Friday, April 12, 2013

Claimed UN Reforms are Sagging, High Flying Ban Oversees Raids on Press, Lawless



By Matthew Russell Lee
UNITED NATIONS, April 12 -- What is UN reform? For some it revolves primarily around air travel costs, with the intern in business class a sort of modern day welfare queen in a limousine.
  But in terms of accountability, when the UN Staff Union voted “no confidence” in Secretary General Ban Ki-moon, and Inner City Press asked repeatedly how much Ban spends on travel for himself and his entourage, no answer has been given.
  Doesn't transparency start at the top? 
  Similarly, while it was in the context of his “mobility” plan that Ban Ki-moon answered Inner City Press that his opponents in the UN Staff Union in New York were “selfish,” many point to Ban's closest adviser who merely move laterally, not out to the field.
  Shouldn't mobility begin at the top?
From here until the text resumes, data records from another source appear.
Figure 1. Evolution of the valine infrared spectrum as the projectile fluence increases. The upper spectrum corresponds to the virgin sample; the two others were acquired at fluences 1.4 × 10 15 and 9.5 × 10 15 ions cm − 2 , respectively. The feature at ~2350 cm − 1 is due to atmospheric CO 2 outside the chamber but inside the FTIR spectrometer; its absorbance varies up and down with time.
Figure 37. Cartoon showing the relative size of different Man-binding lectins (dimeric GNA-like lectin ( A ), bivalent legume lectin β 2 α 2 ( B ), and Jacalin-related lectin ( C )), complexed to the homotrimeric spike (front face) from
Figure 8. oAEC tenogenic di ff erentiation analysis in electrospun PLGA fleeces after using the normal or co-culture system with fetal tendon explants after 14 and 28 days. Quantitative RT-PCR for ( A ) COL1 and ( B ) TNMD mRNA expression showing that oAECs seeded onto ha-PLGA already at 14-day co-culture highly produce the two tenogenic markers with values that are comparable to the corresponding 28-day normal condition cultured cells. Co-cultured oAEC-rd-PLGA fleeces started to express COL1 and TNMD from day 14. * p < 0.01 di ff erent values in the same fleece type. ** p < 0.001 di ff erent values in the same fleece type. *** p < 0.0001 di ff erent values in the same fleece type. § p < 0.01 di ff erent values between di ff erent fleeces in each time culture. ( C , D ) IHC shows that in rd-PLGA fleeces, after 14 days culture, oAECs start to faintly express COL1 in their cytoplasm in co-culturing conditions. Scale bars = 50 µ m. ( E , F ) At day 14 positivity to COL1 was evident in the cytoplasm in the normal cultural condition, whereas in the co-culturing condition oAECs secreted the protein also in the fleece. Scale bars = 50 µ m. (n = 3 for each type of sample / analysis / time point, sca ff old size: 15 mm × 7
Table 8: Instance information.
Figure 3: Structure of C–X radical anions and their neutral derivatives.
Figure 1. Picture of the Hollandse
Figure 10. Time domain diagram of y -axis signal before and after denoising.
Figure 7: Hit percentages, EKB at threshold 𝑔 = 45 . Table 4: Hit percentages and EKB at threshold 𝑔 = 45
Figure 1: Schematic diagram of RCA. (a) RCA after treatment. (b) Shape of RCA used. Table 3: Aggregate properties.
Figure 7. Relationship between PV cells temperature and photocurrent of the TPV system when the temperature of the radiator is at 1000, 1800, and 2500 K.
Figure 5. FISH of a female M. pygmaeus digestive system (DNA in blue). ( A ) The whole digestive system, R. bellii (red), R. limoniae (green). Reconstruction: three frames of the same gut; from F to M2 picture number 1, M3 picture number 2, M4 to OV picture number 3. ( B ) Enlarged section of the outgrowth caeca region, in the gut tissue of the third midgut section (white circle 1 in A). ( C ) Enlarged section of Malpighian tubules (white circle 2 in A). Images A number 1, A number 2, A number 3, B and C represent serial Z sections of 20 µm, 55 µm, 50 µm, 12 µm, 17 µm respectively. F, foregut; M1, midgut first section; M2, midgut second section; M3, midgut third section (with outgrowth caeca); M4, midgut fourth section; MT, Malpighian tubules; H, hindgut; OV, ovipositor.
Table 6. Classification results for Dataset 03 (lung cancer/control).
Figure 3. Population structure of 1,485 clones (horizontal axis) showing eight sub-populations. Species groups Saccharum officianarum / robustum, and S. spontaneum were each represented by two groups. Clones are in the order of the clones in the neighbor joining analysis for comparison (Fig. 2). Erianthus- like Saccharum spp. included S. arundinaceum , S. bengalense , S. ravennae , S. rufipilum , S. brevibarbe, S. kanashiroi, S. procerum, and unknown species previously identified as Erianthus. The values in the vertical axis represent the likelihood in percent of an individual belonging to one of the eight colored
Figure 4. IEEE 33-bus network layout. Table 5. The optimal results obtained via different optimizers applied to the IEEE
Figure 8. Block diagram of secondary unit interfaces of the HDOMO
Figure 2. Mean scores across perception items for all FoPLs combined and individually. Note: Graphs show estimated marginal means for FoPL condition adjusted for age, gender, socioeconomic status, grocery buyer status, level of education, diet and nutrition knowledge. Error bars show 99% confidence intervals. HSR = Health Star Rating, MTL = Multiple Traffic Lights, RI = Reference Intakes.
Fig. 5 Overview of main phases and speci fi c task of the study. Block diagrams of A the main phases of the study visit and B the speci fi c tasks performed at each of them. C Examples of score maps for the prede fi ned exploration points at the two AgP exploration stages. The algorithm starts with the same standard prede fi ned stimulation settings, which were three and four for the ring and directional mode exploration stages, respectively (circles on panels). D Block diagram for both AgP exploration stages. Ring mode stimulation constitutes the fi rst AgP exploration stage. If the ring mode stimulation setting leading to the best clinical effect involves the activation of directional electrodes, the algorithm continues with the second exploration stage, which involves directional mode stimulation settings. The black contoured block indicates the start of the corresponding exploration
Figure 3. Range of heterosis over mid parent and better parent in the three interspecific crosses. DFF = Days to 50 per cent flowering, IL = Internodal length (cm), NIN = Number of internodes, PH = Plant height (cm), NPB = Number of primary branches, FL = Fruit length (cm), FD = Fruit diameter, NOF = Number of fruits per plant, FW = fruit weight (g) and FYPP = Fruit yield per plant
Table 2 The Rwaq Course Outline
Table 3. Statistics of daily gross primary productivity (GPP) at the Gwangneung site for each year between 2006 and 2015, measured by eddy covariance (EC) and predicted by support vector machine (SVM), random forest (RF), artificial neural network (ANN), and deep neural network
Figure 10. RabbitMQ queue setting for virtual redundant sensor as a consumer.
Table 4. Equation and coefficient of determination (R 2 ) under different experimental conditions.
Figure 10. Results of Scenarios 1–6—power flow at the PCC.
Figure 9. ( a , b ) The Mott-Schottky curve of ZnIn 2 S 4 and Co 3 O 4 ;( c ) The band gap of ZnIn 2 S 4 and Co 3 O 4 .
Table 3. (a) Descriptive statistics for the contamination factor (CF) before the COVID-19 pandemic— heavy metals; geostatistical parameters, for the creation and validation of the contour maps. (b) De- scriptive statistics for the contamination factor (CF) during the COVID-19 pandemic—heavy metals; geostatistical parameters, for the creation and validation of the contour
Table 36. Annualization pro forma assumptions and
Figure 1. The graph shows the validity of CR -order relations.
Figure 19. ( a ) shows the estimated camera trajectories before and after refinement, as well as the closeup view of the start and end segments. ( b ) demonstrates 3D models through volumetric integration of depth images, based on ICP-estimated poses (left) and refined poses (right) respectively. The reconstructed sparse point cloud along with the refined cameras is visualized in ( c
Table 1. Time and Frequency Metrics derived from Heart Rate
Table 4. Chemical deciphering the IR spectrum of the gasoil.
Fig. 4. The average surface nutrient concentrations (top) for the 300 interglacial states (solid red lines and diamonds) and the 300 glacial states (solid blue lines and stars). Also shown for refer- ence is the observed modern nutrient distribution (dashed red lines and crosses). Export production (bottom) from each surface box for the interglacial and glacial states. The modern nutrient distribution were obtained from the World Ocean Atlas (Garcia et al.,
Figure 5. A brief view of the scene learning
It happened for Fink Haysom. It is happening for Michael Myer. Why not, say, Bob Orr?
  Oh we forgot, Ban's scribe Tom Plate, in belatedly launching his book “Conversations with Ban Ki-moon” at the Princeton Club, called Orr invaluable. All the more reason to share him with the world!
  There are claims of increased whisteblower protections. But just this week, James Wasserstrom decried the Sisyphusian processing of his retaliation claim.
  The focus on air travel mentioned above we attribute to US Ambassador for Management and Reform Joe Torsella. We have to say, we saw him in the North Lawn working it on the report of the Senior Advisory Group on Peacekeeping Operations.
  Friday as the General Assembly adopted the other reports of the Fifth (Budget) Committee, but not SAG, a well placed African ambassador told Inner City Press that Torsella, Miguel Berger of Germany as Fifth Committee chair, and the Permanent Representative of Fiji representing the Group of 77 had been charged with “cooking” a final SAG proposal.
  Apparently the dish was not ready: by close of business Friday it had not been adopted.
  So, is the UN being reformed? We think not. Down in the world of press relations, the new Free UN Coalition for Access has submitted twelve simple reforms to the top of the Department of Public Information. 
  Not a one has been implemented; there is not even a process. There are still no rules of due process for journalists.
  Hitting a new low, DPI conducted a raid on Inner City Press' office on March 18, and when the Spokesperson was asked by BuzzFeed about the raid, the photographs including of Inner City Press' desk and bookshelf were immediately leaked to BuzzFeed through an anonymous “Concerned UN Reporter” e-mail account.
  Reform? We think not. But there are people trying. Watch this site.